Members of a congressional supercommittee are weighing a Republican proposal to overhaul the U.S. tax code and limit some individual deductions to help pare the federal deficit, according to an aide familiar with the panel’s deliberations.
The proposal would limit the use of some individual tax breaks mostly used by those in the upper brackets, including the deduction for mortgage interest for a second home, said the aide, who wasn’t authorized to speak publicly. The revenue generated would be used to lower marginal income tax rates and to cut the deficit, the aide said.
The panel faces a Nov. 23 deadline to recommend a debt- reduction plan of at least $1.2 trillion to be voted on by Congress by Dec. 23. Failure to enact a plan would trigger $1.2 trillion in across-the-board domestic and defense spending cuts in 2013.
The aide said other aspects under discussion include cuts in spending on Medicare and other programs, and a change in the way the government measures inflation. A change in the inflation measure would result in smaller cost of living increases for government beneficiaries and some tax increases.
Senator John Kerry of Massachusetts, a Democrat on the supercommittee, criticized the Republican concept.
“Whatever they put there doesn’t get the job done,” he told reporters in Washington. “I would not characterize it as substantial but it is a change,” he said, adding that “we have some distance to travel.”

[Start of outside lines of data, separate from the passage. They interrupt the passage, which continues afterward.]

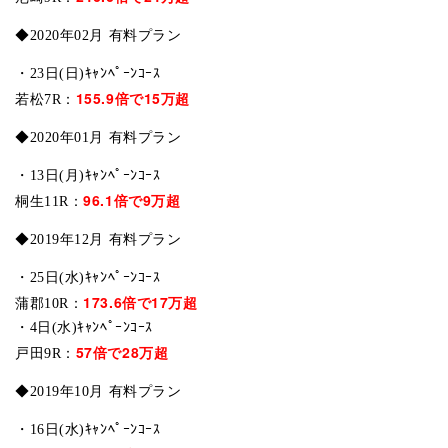
◆2020年02月 有料プラン
・23日(日)ｷｬﾝﾍﾟｰﾝｺｰｽ
155.9倍で15万超
若松7R：
◆2020年01月 有料プラン
・13日(月)ｷｬﾝﾍﾟｰﾝｺｰｽ
96.1倍で9万超
桐生11R：
◆2019年12月 有料プラン
・25日(水)ｷｬﾝﾍﾟｰﾝｺｰｽ
173.6倍で17万超
蒲郡10R：
・4日(水)ｷｬﾝﾍﾟｰﾝｺｰｽ
57倍で28万超
戸田9R：
◆2019年10月 有料プラン
・16日(水)ｷｬﾝﾍﾟｰﾝｺｰｽ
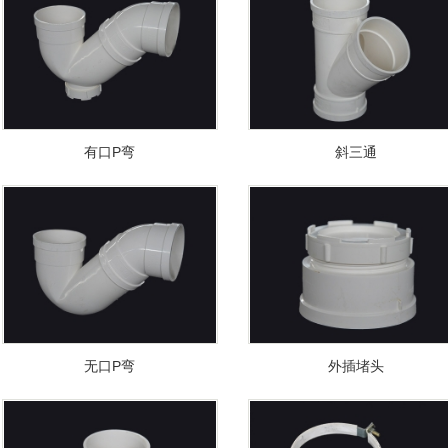
有口P弯
斜三通
无口P弯
外插堵头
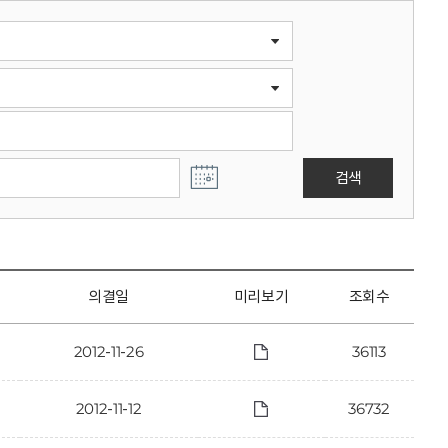
검색
의결일
미리보기
조회수
2012-11-26
36113
2012-11-12
36732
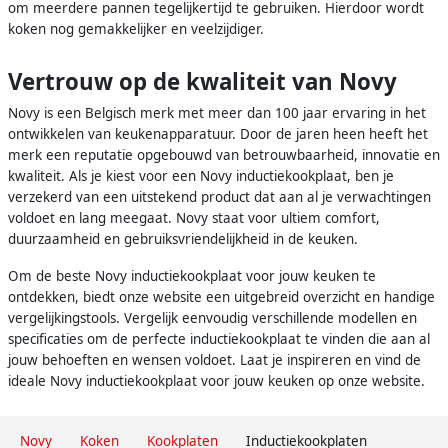
om meerdere pannen tegelijkertijd te gebruiken. Hierdoor wordt
koken nog gemakkelijker en veelzijdiger.
Vertrouw op de kwaliteit van Novy
Novy is een Belgisch merk met meer dan 100 jaar ervaring in het
ontwikkelen van keukenapparatuur. Door de jaren heen heeft het
merk een reputatie opgebouwd van betrouwbaarheid, innovatie en
kwaliteit. Als je kiest voor een Novy inductiekookplaat, ben je
verzekerd van een uitstekend product dat aan al je verwachtingen
voldoet en lang meegaat. Novy staat voor ultiem comfort,
duurzaamheid en gebruiksvriendelijkheid in de keuken.
Om de beste Novy inductiekookplaat voor jouw keuken te
ontdekken, biedt onze website een uitgebreid overzicht en handige
vergelijkingstools. Vergelijk eenvoudig verschillende modellen en
specificaties om de perfecte inductiekookplaat te vinden die aan al
jouw behoeften en wensen voldoet. Laat je inspireren en vind de
ideale Novy inductiekookplaat voor jouw keuken op onze website.
Novy
Koken
Kookplaten
Inductiekookplaten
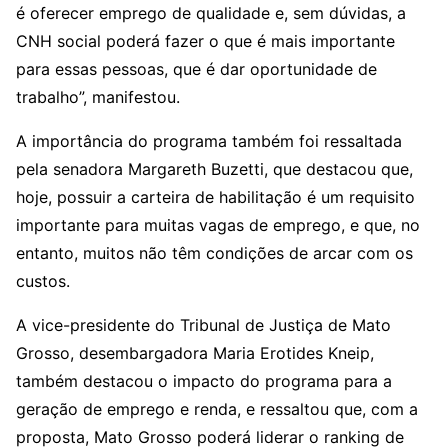
é oferecer emprego de qualidade e, sem dúvidas, a
CNH social poderá fazer o que é mais importante
para essas pessoas, que é dar oportunidade de
trabalho”, manifestou.
A importância do programa também foi ressaltada
pela senadora Margareth Buzetti, que destacou que,
hoje, possuir a carteira de habilitação é um requisito
importante para muitas vagas de emprego, e que, no
entanto, muitos não têm condições de arcar com os
custos.
A vice-presidente do Tribunal de Justiça de Mato
Grosso, desembargadora Maria Erotides Kneip,
também destacou o impacto do programa para a
geração de emprego e renda, e ressaltou que, com a
proposta, Mato Grosso poderá liderar o ranking de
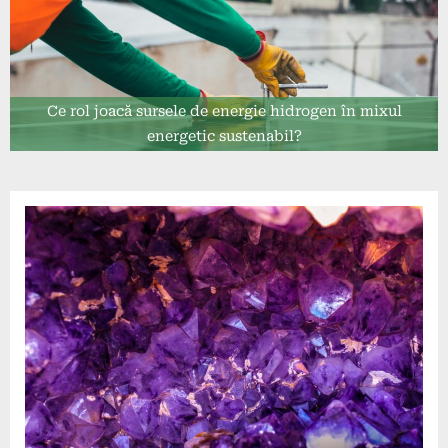
Ce rol joacă sursele de energie hidrogen în mixul
energetic sustenabil?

Senator Patty Murray of Washington, the Democratic co- leader of the supercommittee, declined to discuss the panel’s deliberations though she also said, “I have yet to see a real, credible plan that raises revenue in a significant way to bring us to a fair and balanced proposal.”
Republicans have resisted increasing taxes as part of a debt-reduction plan. Democrats have been unwilling to consider cuts in spending on entitlement programs such as Medicare without agreement from Republicans to raise more tax revenue.